More adverse events were noted in the treatment group with respect to cardiovascular events, (40%vs. 30%), and digestive system events, (7%vs. 2%). The authors speculate that the cardiovascular events may have been due to the unfamiliarity of some of the study sites with the process of ANH. They then describe the technical issues regarding ANH and the subsequent retransfusion with associated volume shifts. This is indeed a risk associated with ANH, which should be taken into account when one is trying to lower the overall risk of perioperative blood and fluid management.
Ultimately the mortality was twice as high in the PFC group, (10 out of 195, vs. 5 out of 195), although this did not reach significance. Given the current risk of HIV is approaching 1:1,000,000 and Hepatitis C less than 1:100,000; it would take a very large study to determine if ANH/PFC treatment improves safety. 11,12
It is always far easier to criticize a large complex clinical trial than it is to actually perform one, particularly one this large.

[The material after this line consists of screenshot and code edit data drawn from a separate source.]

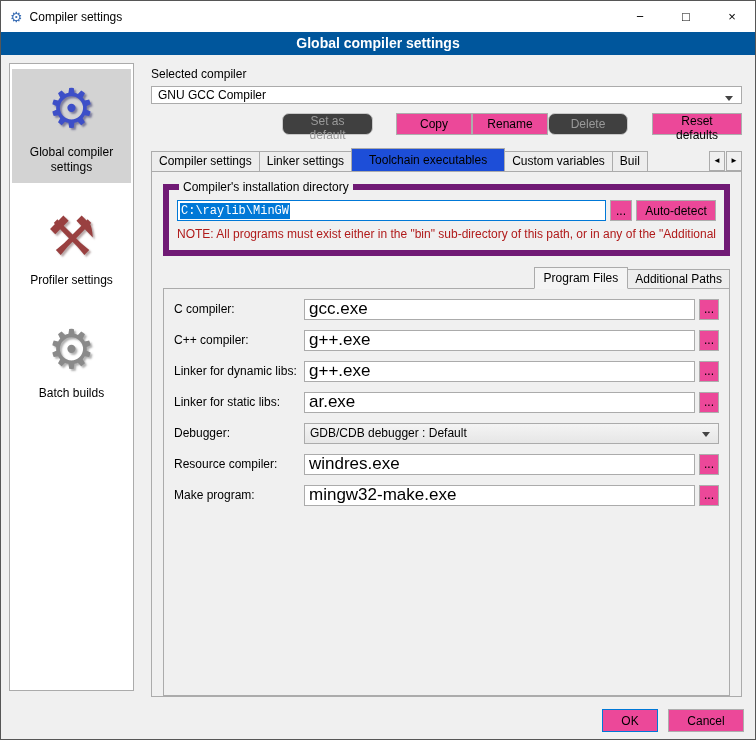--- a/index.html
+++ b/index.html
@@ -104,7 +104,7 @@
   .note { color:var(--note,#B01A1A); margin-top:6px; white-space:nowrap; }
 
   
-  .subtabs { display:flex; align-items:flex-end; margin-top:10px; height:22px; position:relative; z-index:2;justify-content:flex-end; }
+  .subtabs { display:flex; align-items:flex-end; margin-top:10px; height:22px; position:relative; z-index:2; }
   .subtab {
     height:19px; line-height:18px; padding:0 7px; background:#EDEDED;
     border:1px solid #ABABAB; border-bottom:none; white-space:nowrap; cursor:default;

The primary conclusion that the authors draw from their study, “that the use of perflubron emulsion as an intravenous oxygen therapeutic to augment autologous blood harvesting may represent a new alternative for…patients seeking to avoid or minimize the risks of allogeneic RBS transfusions…,” is intriguing, but is likely to trigger disagreement and a skeptical response from many. However, regardless of such criticisms, the authors must be congratulated for what is clearly the largest and most thorough effort to date to examine the utility of these compounds in operative medicine. I am not yet convinced, but I remain hopeful that the broader utility of PFC emulsions may be proven. This study is a reasonable step in that direction.